TASK ITEM -
Extract each line of the data below that contains the string "pose", and copy the lines in the order they appear.

RAW DATA -
=== Begin Enclosure ===
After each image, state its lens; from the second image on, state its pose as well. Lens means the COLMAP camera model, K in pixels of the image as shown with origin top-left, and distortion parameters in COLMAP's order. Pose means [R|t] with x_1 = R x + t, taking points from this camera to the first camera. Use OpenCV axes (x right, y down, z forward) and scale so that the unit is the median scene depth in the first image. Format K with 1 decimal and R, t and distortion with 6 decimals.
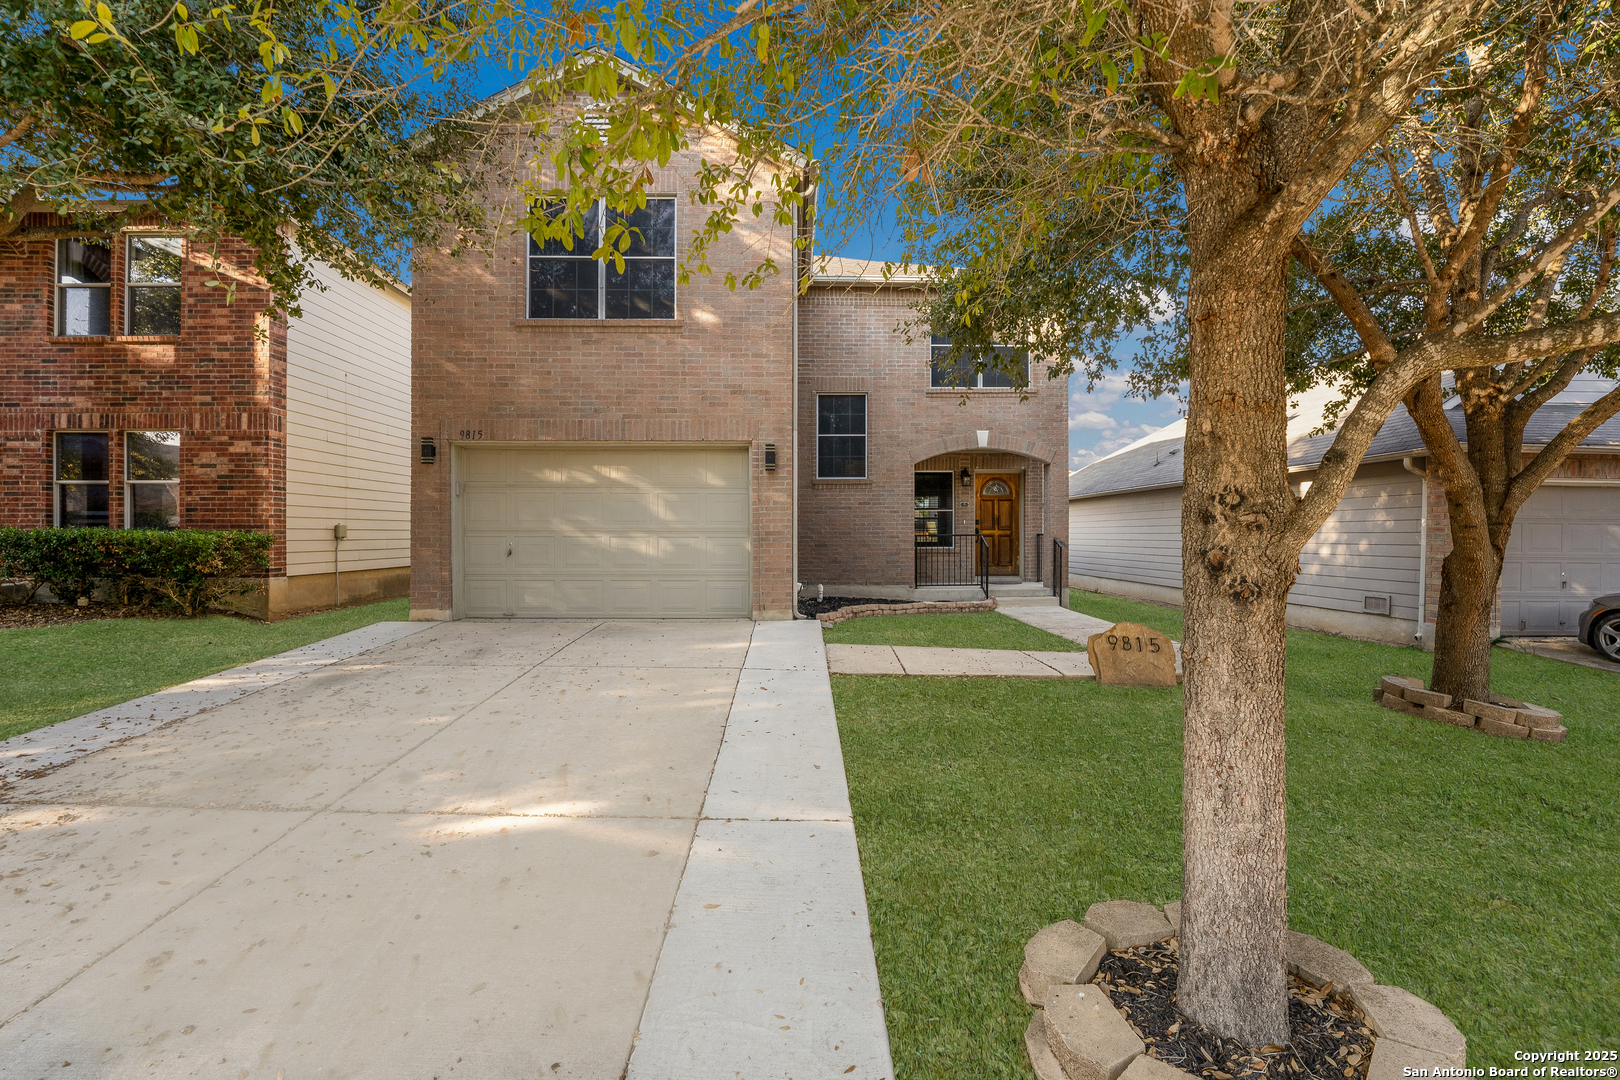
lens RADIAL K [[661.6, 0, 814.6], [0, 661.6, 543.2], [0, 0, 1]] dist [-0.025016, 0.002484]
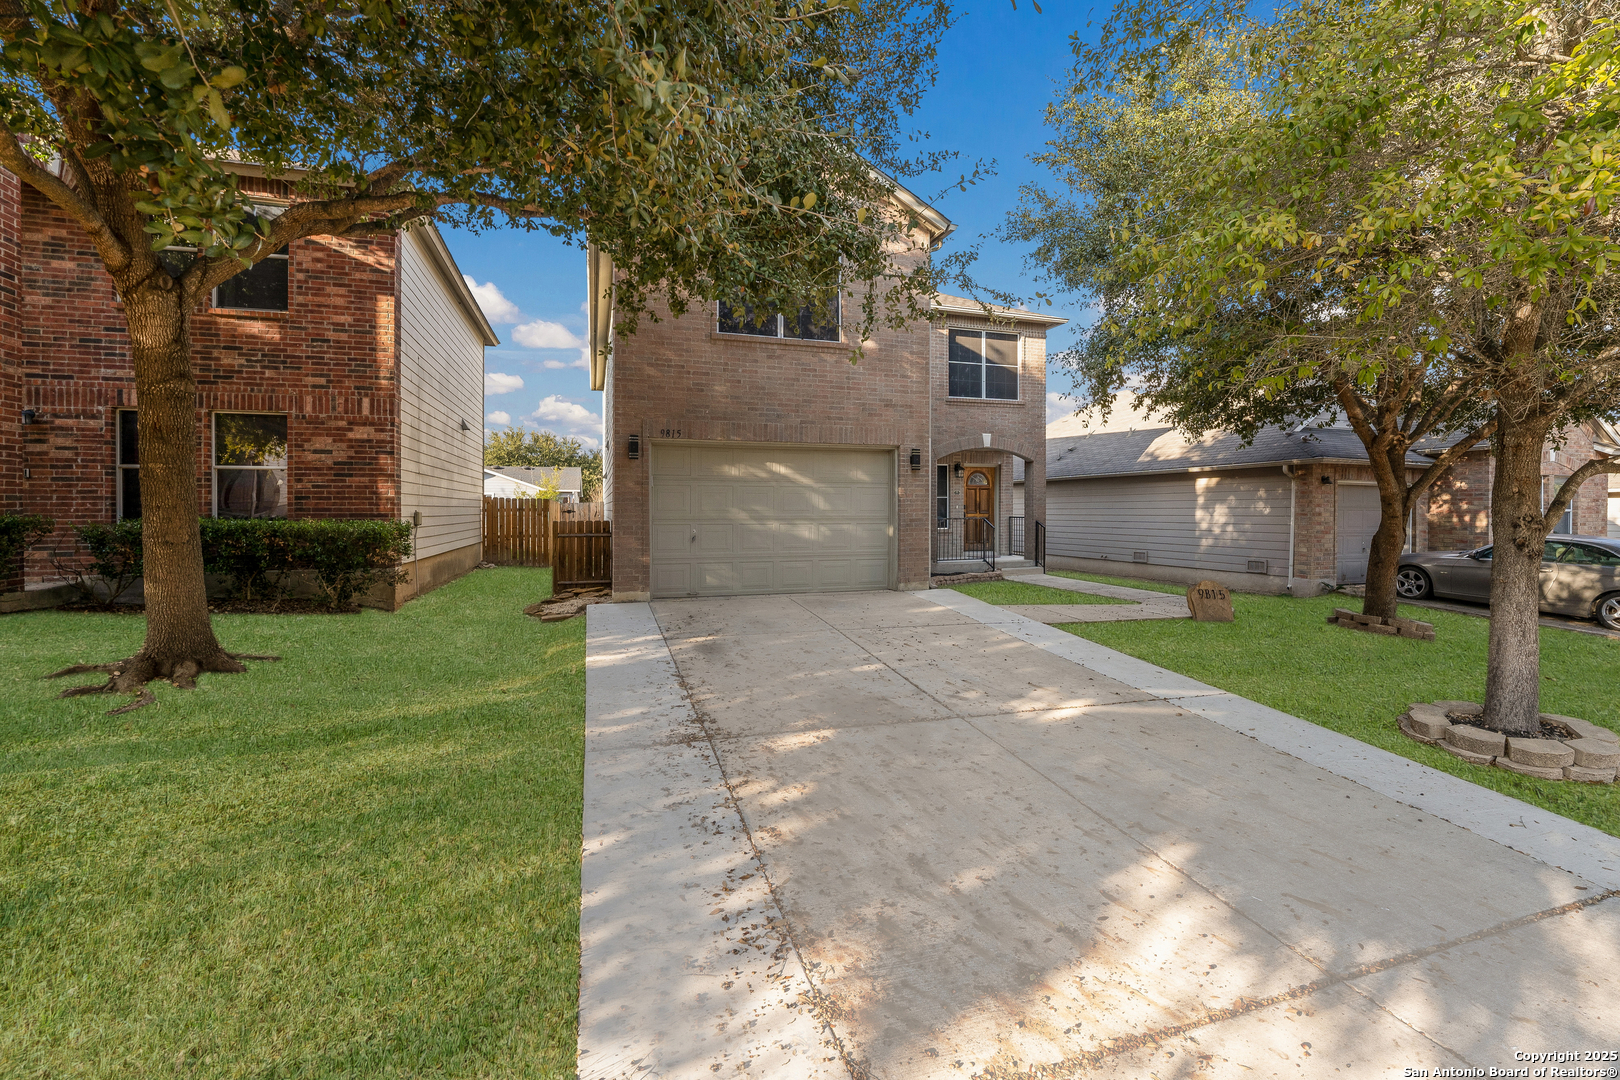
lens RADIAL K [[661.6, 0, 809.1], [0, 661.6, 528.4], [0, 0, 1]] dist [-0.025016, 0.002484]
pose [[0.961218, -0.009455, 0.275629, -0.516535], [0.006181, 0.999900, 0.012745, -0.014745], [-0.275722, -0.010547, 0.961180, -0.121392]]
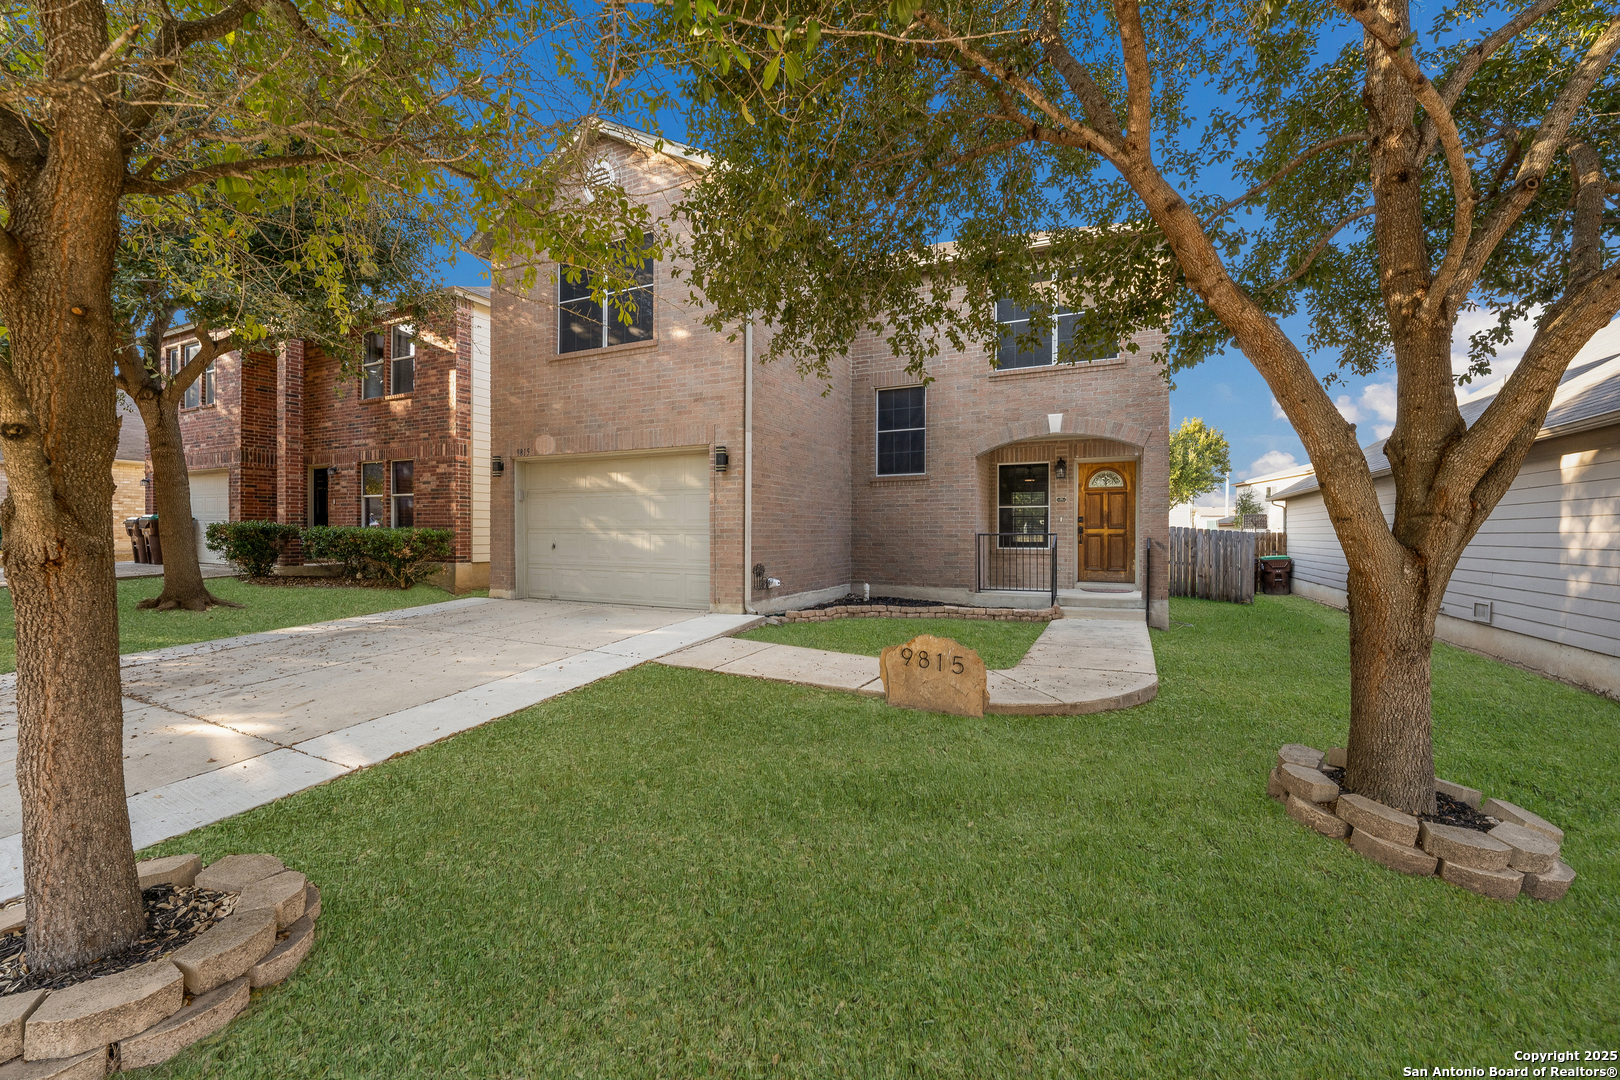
=== End Enclosure ===
EXERCISE OUTPUT -
After each image, state its lens; from the second image on, state its pose as well. Lens means the COLMAP camera model, K in pixels of the image as shown with origin top-left, and distortion parameters in COLMAP's order. Pose means [R|t] with x_1 = R x + t, taking points from this camera to the first camera. Use OpenCV axes (x right, y down, z forward) and scale so that the unit is the median scene depth in the first image. Format K with 1 decimal and R, t and distortion with 6 decimals.
pose [[0.961218, -0.009455, 0.275629, -0.516535], [0.006181, 0.999900, 0.012745, -0.014745], [-0.275722, -0.010547, 0.961180, -0.121392]]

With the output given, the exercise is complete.